Whenever I write about smoking, I always begin with this disclaimer: I don’t smoke, have never smoked, and never plan on smoking. Rather, I consider it is an expensive and counterproductive habit. Even so, I believe that blanket smoking bans rarely represent the best public policy.
The CDC contends:
Eliminating smoking in indoor spaces fully protects nonsmokers from exposure to secondhand smoke.
Stop right there. While the elimination of indoor smoking *may* protect nonsmokers from exposure to secondhand smoke, it does not necessarily protect them.
If smokers are simply moved from indoor to outdoor, travelers may well encounter the same secondhand smoke…just in a different place.
Even as airports have taken steps to move smoking areas away from entrances and exits, my observation is that prohibitions are laxly enforced and not effective. For example, scenes like this are quite common:
I fly out of Los Angeles International Airport (LAX) often and routinely encounter a cloud of smoke as I enter and exit and various terminals. Ask yourself: isn’t that your experience well?
So when the CDC limits its analysis to indoor smoking (see below), it misses the point.
CDC assessed smoke-free policies at the world’s 50 busiest airports (airports with the highest number of passengers traveling through an airport in a year) as of August 2017; approximately 2.7 billion travelers pass through these 50 airports each year (4). Among these airports, 23 (46%) completely prohibit smoking indoors, including five of the 10 busiest airports. The remaining 27 airports continue to allow smoking in designated smoking areas. Designated or ventilated smoking areas can cause involuntary secondhand smoke exposure among nonsmoking travelers and airport employees.
The problem is not whether smoking is indoor or outdoors. The problem is where to best position smoking areas to minimize secondhand smoke.
Why Indoor Smoking May Be Better Than Outdoor
Noting the problem of secondhand smoke routinely experienced at all the major airports, I would much rather see an outdoor ban than prohibiting small indoor smoking chambers or outdoor terraces on the secure side.
First, separately-ventilated indoor smoking rooms or outdoor patios expose less people to second-hand smoke. Creating an area people must seek out inherently limits exposure. The common objection to this is that airport workers must clean this area and be involuntarily exposed to second-hand smoke. But installing ashtrays receptacles that automatically empty (sort of like a trash chute in an apartment building) greatly reduces the incidence of lingering smoke. Pollution from automobile exhaust is far worse. These lounges could be closed for cleaning (like the smoking room in the KLM Crown Lounge in Amsterdam) to further reduce second-hand smoke.
Second, indoor smoking represents a tremendous revenue opportunity. Tobacco companies spend millions on indoor smoking rooms around the world and are eager to work with airports to accommodate their customers. Noting that indoor smoking may actually reduce the incidence of second-hand smoke, why not take advantage of a win-win situation? Use steep rental fees to fund other airport projects. The result: less smoke, happier travelers, more airport amenities.

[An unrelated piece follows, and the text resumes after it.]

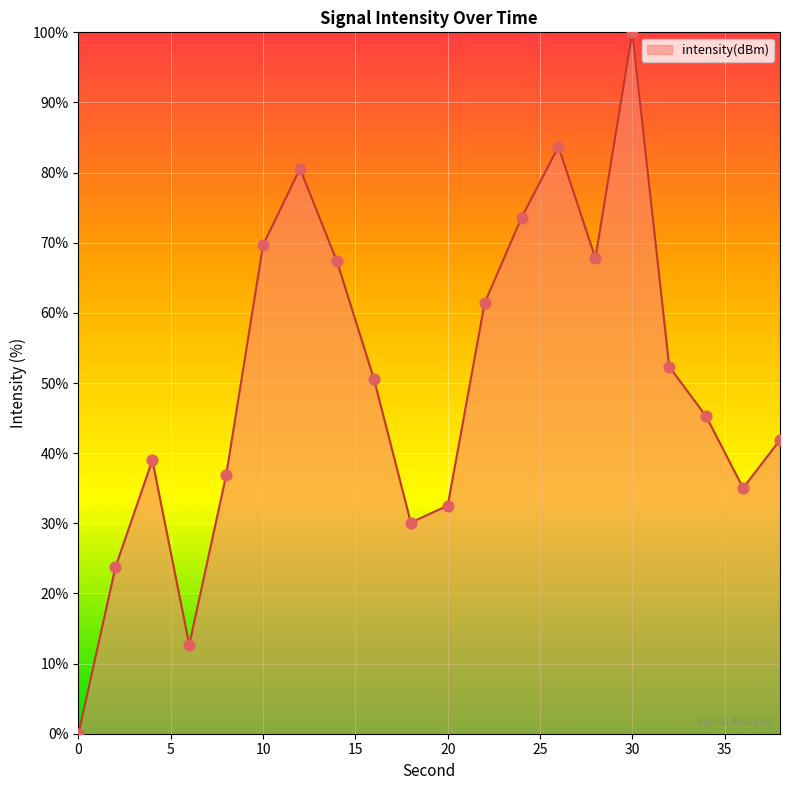

What is the difference between the maximum and minimum values?

100.0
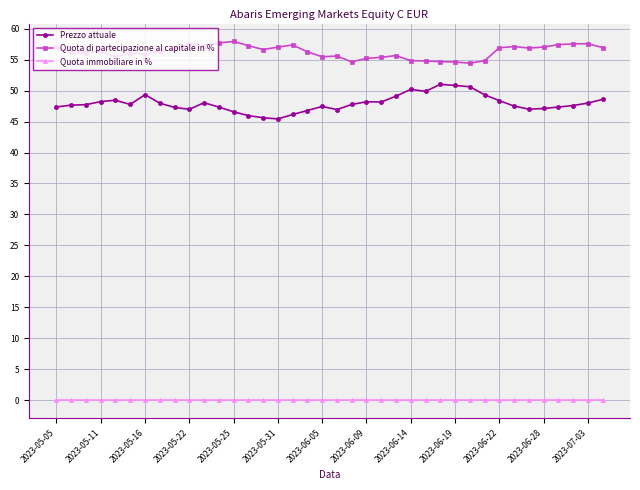

Which series has the largest total across all categories?

Quota di partecipazione al capitale in %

Finally, forcing smokers to exit the secure area of the airport every time they need a smoke during a layover or before a flight clogs security for all of us. We see that airport security lines often are burdensome. Adding smokers into the mix further snarls these lines. The lack of secure-side smoking areas also increases air rage…just talk to a smoker who has not had a fix and doesn’t have time for a smoke between flights.
From a broader perspective, I join the CDC’s hope for a smoke-free world one day. But let’s be honest: that won’t happen. It just won’t. Austria just voted to undo its indoor smoking ban set to go into effect next year. Over 30% of German youth smoke cigarettes. Smoking is very ingrained in societies around the world, both eastern and western. And thus the question becomes how to best deal with. My view is clear: smoking inside airports is a better alternative than smoking outside airports.